A Genética do Esporte: Como a biologia determina a alta performance esportiva¹, de David Epstein, é excelente. Uma história interessante e uma ideia instigante em cada página, uma longa reportagem que mistura ciência e esporte na medida certa. Recomendo o livro, sem reservas, para qualquer jornalista esportivo, fã de esportes com QI acima de 120 pontos, diretor de recursos humanos, leitor de Malcolm Gladwell, professor de educação física, corredor frustrado, atleta ocasional, pessoa com opiniões fortes sobre doping, leitor de Tyler Cowen e/ou indivíduo inteligente em geral. Para quem fala inglês e quer uma palhinha, o episódio de Econtalk com Epstein é excelente.

E o livro também me deu uma ideia para um site.

Resumidamente, o usuário do site informaria suas medidas e o serviço informaria qual esporte melhor se adapta ao seu corpo.
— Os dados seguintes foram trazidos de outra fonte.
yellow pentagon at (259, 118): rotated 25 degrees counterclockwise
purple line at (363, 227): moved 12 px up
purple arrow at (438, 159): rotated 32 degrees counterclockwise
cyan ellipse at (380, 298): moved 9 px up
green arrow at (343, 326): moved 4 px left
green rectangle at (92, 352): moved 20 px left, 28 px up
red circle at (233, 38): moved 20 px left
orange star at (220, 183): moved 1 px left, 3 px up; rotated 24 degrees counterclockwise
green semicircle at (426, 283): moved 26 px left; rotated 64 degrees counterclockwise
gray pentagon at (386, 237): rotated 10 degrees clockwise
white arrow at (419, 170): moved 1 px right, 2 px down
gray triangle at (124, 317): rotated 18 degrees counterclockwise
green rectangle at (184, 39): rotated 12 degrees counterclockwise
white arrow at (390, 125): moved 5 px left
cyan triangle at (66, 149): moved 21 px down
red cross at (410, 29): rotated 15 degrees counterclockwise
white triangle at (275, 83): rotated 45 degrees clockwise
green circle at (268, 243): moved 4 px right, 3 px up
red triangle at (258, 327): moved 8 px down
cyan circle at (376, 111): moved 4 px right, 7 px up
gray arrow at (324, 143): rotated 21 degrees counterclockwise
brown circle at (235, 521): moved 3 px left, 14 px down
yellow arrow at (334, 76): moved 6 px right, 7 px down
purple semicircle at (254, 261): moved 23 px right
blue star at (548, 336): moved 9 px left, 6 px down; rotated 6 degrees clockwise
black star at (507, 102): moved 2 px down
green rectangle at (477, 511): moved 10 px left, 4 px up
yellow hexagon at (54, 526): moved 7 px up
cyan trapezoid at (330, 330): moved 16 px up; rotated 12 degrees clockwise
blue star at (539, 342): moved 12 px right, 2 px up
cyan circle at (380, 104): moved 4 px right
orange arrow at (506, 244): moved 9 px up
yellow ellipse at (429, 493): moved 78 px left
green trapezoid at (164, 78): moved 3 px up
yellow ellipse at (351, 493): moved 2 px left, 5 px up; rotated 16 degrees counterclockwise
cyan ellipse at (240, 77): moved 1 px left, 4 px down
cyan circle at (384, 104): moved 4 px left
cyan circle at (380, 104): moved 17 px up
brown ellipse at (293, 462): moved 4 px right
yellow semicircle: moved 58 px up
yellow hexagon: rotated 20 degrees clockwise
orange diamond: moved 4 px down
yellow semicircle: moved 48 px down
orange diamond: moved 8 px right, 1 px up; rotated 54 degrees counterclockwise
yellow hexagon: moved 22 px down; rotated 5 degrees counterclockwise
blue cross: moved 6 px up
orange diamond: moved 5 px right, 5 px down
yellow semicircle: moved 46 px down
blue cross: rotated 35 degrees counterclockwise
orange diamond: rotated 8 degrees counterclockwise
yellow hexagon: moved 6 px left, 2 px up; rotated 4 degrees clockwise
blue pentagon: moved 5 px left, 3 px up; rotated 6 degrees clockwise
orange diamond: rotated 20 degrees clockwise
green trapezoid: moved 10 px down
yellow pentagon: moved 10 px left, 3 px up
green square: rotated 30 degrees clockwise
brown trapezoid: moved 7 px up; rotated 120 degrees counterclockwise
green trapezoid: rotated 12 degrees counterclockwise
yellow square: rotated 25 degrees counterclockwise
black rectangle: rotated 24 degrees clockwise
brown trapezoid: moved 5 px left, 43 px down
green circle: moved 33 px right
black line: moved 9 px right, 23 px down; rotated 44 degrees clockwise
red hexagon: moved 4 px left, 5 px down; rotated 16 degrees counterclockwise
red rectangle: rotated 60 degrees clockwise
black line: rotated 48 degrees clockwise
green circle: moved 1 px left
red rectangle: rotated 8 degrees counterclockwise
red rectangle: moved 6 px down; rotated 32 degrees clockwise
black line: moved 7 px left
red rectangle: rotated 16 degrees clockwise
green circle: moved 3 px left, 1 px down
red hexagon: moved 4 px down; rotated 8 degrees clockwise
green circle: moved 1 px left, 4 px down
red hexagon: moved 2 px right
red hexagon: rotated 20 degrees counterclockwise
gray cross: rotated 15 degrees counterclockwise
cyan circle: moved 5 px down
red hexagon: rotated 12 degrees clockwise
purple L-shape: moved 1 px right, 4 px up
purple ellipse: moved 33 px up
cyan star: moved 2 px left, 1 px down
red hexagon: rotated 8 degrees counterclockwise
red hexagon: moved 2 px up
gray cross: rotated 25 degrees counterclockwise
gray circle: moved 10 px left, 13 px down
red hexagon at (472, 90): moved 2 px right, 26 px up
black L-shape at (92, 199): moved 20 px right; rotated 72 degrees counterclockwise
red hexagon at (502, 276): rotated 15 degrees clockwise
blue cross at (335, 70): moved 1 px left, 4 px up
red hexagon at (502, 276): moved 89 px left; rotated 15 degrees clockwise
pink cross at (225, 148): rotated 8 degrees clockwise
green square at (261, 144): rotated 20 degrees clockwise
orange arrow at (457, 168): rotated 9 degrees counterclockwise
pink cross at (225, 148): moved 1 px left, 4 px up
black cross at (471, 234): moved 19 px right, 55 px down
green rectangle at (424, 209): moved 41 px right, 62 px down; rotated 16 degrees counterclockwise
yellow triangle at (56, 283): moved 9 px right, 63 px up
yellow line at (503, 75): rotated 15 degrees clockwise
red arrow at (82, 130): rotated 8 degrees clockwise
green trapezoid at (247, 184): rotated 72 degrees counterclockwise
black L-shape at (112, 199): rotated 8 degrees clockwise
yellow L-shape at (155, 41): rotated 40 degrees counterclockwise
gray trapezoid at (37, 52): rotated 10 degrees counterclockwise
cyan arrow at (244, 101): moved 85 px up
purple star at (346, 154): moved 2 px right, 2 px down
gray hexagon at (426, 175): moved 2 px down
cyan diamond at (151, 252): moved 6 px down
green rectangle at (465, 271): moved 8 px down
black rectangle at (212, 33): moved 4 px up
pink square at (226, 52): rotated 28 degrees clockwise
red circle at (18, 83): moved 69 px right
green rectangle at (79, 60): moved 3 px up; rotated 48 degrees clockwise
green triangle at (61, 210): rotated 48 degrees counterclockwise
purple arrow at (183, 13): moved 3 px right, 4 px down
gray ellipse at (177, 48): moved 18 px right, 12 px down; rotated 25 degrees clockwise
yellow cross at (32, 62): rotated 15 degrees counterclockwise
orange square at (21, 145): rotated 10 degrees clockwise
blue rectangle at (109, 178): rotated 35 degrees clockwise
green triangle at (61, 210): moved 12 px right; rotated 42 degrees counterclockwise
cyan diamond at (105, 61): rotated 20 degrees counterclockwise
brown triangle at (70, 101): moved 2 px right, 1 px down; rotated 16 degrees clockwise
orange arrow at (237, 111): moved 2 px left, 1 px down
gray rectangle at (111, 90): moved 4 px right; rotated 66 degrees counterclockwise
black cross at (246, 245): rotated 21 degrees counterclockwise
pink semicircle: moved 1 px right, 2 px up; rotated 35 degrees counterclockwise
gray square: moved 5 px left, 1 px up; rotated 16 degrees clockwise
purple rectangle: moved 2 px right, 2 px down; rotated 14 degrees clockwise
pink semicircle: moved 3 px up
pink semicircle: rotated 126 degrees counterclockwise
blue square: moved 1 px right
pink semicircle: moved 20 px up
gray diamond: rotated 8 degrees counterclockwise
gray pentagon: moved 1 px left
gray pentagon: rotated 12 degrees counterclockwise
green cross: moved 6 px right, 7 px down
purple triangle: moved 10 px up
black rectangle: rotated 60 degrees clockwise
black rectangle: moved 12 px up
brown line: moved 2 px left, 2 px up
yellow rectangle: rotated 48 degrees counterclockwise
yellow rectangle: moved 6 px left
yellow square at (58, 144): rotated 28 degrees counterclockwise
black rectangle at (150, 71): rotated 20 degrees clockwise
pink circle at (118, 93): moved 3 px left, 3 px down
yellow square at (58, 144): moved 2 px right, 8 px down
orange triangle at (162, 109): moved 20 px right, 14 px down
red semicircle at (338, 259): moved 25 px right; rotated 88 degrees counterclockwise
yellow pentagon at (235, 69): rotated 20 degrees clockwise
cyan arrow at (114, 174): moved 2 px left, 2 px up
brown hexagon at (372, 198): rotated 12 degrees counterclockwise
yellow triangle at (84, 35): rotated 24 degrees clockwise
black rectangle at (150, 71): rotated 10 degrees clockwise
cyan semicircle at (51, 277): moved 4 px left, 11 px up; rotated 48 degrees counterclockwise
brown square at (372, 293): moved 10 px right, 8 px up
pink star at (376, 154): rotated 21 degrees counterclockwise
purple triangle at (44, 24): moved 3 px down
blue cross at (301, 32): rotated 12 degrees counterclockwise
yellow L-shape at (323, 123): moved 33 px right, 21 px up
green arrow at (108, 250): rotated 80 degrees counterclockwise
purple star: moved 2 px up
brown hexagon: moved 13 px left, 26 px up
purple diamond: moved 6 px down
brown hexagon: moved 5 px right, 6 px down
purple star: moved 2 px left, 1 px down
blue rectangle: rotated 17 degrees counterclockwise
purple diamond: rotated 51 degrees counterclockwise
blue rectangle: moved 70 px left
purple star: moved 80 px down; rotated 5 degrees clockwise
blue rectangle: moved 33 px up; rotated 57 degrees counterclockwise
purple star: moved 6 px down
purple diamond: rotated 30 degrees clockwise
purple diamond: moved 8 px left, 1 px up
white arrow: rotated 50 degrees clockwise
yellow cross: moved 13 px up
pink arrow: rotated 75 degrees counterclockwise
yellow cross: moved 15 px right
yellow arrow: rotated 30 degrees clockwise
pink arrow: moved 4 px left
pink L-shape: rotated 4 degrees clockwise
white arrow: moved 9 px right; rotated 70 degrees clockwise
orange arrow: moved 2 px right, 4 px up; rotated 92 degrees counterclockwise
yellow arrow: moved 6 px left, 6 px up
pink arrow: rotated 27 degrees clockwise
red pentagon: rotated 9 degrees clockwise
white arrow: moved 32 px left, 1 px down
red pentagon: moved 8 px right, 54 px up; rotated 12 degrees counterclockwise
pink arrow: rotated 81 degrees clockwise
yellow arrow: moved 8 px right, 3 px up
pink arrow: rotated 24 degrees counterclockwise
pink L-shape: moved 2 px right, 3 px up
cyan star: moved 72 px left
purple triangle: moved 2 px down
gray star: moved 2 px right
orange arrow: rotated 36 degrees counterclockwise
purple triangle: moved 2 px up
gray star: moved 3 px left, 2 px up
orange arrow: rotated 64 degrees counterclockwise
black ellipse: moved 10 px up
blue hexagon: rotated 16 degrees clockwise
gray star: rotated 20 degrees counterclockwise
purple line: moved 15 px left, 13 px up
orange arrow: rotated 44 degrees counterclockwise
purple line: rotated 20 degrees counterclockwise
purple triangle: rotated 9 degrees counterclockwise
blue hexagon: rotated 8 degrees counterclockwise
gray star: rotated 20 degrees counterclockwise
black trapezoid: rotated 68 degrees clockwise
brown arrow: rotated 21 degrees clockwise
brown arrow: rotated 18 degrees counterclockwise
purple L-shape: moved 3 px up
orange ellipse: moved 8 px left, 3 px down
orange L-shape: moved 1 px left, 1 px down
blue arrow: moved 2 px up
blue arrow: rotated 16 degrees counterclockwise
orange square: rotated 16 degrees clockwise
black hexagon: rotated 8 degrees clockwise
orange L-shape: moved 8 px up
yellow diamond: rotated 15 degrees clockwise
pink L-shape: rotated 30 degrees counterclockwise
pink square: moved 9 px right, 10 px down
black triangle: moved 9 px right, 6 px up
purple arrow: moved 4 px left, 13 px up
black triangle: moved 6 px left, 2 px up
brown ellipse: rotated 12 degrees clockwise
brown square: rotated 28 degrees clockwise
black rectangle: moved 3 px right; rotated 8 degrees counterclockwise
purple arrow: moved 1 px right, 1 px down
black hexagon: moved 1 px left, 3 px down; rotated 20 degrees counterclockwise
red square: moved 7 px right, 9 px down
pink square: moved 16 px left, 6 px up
As medidas não seriam simplesmente altura e peso, mas detalhes como cintura, envergadura, circunferência do tornozelo, comprimento do antebraço, altura do umbigo, largura dos ombros e assim por diante. O sistema analisaria as informações fornecidas para determinar quais atividades melhor se adaptam ao corpo do usuário. Assim, por exemplo, um homem de pernas curtas seria informado de que deveria nadar e não correr, alguém com braços compridos descobriria que nasceu para o tênis e assim por diante.

A utilidade desse serviço seria que muita gente sedentária não pratica atividades físicas porque simplesmente nunca entrou em contato com os esportes certos. A história é prosaica: o indivíduo experimenta uma ou duas atividades inadequadas para si quando é jovem, conclui que não é bom em esportes e nunca se interessa pelo assunto de novo. Um pouco de orientação desinteressada, sem julgamento ou reprovação social, faria a diferença para muita gente. Não que qualquer um possa ser um atleta, mas, por definição, alguma atividade sempre é comparativamente melhor para cada indivíduo do que as outras. Eu consigo imaginar o RH de uma grande empresa contratando o serviço antes de construir uma academia no campus ou montar um grupo de corrida, por exemplo.

Um serviço como esse também poderia ser complementado por consultorias individuais. O problema de descobrir qual o melhor esporte para cada um é o bom e velho Problema do Principal-Agente. Em poucas palavras, quem faz a avaliação sempre tem algum conflito de interesse ou viés inconsciente. Todo professor de academia acha que você precisa fazer musculação. Líderes de grupos de corrida acham que qualquer um pode ser maratonista. Natação é o esporte mais completo. Et cetera. Uma empresa que prestasse essa consultoria uma vez, sem interesse em uma relação contínua com o cliente, estaria gerando valor incrível para ele. A empresa também poderia oferecer serviços mais avançados, desde a medição do VO2 Max até biópsias do tecido muscular. Nesse momento, começo a pensar em expressões como “identificação precoce”, “cauda longa” e “massa crítica”, mas as consequências me parecem óbvias o suficiente que não preciso entrar em detalhes.

Ou talvez só pareçam óbvias porque li A Genética do Esporte, e você também deveria.

¹ Eu li o livro no original e até começar este post, nem sabia que havia sido traduzido. Parabéns para a Campus pela escolha, espero esteja vendendo bem.

(Talvez o serviço já exista e eu apenas não saiba, claro. Não seria a primeira vez.)